Formula One racing had spotted a new golden boy and Peterson was quickly signed up to drive for March for the 1970 season. A year later, his promise came to fruition when he finished second in the championship behind Tyrrell’s Jackie Stewart. But a drop to ninth in the standings in 1972 convinced Peterson it was time to move on and for the 1973 season he secured a drive with reigning title holders Lotus.

Peterson won four Grands Prix that year, and three more the following season, impressing all who saw him race with his astonishing car control and brutal pace. Even a lacklustre 1975 campaign, during which he scored just six points, failed to dampen Formula One’s love affair with the naturally-gifted Peterson.

With new wife Barbro and baby Nina to consider, Peterson was hungry for more success and in 1976 he rejoined March, notching up a memorable win from eighth on the grid at the Italian Grand Prix. He moved to Tyrrell for 1977, but hindered by the poor reliability of the team’s famous six-wheeled car (he retired 11 times from 17 races), victories once more became elusive, and his best result was a third place at the Belgian Grand Prix.

Yearning to return to the top step of the podium, and remembering his glory days at Lotus, Peterson headed back to Colin Chapman’s team for the 1978 season as second driver to American Mario Andretti. It was a wise move. At the wheel of the uber-competitive ‘ground effect’ Lotus 79, he and Andretti dominated the season, with Andretti taking six victories and Peterson two.

Ahead of the Italian round, however, Peterson’s campaign suffered a blow. With mechanical issues affecting his car, he could only qualify fifth, while Andretti took pole position. A subsequent accident during Sunday morning’s warm-up session ruined the car and Peterson was forced to take to the grid in the older Lotus 78. Then, at the start, disaster struck.

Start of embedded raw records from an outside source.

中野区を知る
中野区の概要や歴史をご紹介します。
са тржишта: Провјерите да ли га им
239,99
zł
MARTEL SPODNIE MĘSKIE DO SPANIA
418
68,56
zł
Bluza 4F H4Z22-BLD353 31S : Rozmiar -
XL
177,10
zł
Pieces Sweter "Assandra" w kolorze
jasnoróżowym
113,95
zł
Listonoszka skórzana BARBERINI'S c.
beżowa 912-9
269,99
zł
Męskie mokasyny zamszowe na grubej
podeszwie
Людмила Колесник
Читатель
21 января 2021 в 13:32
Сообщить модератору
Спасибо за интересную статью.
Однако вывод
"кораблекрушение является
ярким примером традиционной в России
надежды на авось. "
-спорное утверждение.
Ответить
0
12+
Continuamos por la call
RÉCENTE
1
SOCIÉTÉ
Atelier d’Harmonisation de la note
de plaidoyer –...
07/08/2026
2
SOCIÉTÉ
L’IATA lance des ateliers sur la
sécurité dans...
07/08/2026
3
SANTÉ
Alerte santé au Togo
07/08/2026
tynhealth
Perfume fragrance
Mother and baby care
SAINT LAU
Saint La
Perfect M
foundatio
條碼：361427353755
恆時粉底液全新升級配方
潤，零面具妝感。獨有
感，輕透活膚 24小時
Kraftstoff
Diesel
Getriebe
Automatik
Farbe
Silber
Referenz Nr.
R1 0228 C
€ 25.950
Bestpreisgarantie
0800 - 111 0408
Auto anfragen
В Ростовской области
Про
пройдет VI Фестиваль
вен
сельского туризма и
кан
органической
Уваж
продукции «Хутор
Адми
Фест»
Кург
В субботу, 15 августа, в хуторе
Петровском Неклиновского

The lights went out before the rear of the field had come to a halt on grid, effectively giving several drivers a rolling start. As the cars approached the first turn, the resulting speed differentials meant a pile-up was almost inevitable and in the ensuing melee the McLaren of James Hunt clipped Peterson's car, sending the Lotus spinning into the barriers. Trapped in the wreckage, which had burst into flames, Peterson was pulled from the burning car by Hunt.

Although the accident had been severe, Peterson’s injuries did not initially look life threatening. Despite a delayed rescue response, he remained lucid while awaiting arrival of the ambulance and after a short spell at the circuit’s medical centre was taken to the nearest hospital. As well as suffering mild burns, Peterson’s legs were broken in more than 20 places and doctors operated immediately to pin his bones back together.

By evening, he was reportedly stable and the paddock breathed a collective sigh of relief. But in the early hours of the next morning, matters took a turn for the worse. After suffering an embolism, supposedly caused by marrow leaking from his fractured bones into his bloodstream, Peterson was declared dead. He was just 34. As with Alberto Ascari, Wolfgang Von Trips and Jochen Rindt before him, Monza had claimed another victim.

Commonly acknowledged as one of Formula One racing’s fastest and most naturally gifted drivers, the sport was rocked by Peterson’s untimely death. He was as likeable off track as he was aggressive on it, and amongst the many mourners at his funeral were former team boss Ken Tyrrell, Lotus team manager Colin Chapman and fellow drivers including Hunt, Stewart, Jody Scheckter, John Watson, Emerson Fittipaldi and Niki Lauda.

That year Andretti would go on to secure his first (and only) world championship, with Peterson finishing a posthumous second in the standings. But the Swede’s premature passing would not be forgotten, not least because his loss prompted so many improvements to the safety of Formula One racing - improvements that have since saved countless drivers from a similar fate.